_Problem to solve_
The required result is one figure, the count of lines below with the string "Banovići" in them.

_Records shown_
┌──

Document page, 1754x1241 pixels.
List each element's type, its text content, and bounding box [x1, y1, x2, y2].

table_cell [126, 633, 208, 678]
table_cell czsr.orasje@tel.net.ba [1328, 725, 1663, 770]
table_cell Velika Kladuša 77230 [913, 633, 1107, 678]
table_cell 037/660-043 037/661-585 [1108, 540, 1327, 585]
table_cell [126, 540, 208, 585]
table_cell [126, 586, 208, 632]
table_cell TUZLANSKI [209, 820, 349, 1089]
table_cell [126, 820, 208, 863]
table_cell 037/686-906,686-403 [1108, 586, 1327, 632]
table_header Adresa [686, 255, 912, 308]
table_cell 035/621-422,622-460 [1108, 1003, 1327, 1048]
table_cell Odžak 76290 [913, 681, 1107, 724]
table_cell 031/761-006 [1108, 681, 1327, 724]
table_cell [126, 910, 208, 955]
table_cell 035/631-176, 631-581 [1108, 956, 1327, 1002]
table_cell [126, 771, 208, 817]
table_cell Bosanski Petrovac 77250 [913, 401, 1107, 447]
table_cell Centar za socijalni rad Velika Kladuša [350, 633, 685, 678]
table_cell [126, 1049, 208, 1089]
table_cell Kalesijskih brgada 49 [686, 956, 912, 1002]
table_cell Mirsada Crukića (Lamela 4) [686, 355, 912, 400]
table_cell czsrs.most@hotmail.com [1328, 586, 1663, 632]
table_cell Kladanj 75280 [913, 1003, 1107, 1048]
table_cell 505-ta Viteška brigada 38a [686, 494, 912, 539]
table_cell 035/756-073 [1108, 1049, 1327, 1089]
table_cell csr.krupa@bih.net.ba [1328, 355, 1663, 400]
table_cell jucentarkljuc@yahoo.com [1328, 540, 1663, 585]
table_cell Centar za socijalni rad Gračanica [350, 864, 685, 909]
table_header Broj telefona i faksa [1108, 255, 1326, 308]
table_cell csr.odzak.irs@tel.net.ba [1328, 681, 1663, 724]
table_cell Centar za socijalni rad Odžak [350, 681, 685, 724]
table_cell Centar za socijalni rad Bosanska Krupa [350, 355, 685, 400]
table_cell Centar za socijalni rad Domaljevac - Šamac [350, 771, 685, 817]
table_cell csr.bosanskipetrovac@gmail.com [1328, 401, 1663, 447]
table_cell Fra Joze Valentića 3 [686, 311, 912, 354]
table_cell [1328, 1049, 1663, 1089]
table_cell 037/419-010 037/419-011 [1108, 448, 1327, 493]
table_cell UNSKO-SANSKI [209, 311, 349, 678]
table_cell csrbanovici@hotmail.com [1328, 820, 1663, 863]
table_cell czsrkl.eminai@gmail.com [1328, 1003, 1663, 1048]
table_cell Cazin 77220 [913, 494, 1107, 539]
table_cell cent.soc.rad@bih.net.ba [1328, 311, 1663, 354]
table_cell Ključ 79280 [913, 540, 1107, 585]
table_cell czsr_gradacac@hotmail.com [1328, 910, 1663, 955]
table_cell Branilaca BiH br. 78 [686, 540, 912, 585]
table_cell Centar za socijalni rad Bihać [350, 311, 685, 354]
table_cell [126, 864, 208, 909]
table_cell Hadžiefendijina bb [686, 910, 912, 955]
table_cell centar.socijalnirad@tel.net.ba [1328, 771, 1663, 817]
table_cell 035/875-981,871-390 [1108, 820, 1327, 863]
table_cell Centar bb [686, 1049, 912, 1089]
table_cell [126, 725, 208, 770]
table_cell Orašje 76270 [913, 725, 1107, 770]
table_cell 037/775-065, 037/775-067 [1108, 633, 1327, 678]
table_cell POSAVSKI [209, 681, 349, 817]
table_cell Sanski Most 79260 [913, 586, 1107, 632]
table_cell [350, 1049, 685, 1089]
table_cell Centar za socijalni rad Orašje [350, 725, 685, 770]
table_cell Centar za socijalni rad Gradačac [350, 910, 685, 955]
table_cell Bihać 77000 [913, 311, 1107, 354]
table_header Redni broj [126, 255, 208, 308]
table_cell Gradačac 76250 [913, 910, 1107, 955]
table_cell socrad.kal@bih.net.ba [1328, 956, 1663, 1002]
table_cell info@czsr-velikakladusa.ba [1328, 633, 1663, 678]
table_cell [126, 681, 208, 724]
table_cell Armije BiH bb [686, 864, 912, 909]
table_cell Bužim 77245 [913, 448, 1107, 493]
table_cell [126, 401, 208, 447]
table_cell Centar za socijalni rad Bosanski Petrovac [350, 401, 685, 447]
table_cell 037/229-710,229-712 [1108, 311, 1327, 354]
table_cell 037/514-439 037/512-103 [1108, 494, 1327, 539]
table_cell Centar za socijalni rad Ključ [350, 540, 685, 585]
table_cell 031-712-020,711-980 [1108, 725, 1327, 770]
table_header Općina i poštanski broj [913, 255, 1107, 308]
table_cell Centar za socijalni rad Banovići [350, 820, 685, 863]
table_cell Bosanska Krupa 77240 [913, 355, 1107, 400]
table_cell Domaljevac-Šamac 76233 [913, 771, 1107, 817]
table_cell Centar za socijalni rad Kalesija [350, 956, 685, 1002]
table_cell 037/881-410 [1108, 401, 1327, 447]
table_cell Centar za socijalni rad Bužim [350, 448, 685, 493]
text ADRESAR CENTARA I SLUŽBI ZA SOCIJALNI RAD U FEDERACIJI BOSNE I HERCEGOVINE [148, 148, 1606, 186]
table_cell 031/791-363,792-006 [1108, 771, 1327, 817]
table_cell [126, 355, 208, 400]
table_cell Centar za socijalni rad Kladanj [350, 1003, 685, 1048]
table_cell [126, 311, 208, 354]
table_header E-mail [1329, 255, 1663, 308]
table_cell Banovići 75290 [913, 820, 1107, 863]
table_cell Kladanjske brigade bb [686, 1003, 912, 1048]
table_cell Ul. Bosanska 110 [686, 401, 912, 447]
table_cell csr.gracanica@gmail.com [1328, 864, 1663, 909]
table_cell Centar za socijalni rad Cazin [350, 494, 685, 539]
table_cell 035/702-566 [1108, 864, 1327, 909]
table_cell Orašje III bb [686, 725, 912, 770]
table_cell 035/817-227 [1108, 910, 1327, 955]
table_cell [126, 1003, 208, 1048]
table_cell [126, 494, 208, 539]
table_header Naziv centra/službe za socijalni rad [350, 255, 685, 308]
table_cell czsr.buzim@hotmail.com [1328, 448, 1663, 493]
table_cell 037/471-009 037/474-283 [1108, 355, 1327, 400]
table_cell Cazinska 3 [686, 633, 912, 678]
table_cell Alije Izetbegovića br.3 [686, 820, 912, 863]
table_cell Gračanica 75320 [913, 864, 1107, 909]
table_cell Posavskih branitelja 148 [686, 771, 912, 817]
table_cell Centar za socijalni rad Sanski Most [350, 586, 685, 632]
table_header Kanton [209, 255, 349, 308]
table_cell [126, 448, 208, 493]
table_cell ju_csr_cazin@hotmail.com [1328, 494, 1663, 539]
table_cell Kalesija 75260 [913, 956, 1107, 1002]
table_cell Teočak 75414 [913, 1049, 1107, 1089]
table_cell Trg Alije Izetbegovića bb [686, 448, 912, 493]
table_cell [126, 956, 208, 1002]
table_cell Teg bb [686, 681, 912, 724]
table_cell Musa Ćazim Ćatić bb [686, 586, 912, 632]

└──
┌──

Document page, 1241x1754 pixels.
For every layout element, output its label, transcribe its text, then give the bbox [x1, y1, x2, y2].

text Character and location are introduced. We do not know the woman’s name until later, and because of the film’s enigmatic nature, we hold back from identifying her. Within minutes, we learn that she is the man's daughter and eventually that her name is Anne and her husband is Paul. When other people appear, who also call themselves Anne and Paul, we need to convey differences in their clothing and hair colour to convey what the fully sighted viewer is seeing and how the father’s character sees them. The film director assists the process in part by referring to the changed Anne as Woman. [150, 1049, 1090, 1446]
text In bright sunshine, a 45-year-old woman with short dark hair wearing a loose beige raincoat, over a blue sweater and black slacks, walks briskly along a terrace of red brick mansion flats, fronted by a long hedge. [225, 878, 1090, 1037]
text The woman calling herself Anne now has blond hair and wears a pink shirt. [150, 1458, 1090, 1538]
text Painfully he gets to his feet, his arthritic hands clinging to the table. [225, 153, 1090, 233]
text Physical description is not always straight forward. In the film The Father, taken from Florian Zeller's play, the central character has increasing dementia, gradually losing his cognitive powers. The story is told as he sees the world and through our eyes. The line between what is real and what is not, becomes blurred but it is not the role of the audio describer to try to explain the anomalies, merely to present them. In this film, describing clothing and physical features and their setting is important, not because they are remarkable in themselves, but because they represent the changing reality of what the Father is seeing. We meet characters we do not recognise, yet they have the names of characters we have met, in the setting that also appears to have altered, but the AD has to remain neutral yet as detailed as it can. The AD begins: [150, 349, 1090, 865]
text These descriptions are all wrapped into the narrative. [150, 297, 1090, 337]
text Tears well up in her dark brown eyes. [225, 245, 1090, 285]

└──

_Output for this exercise_
2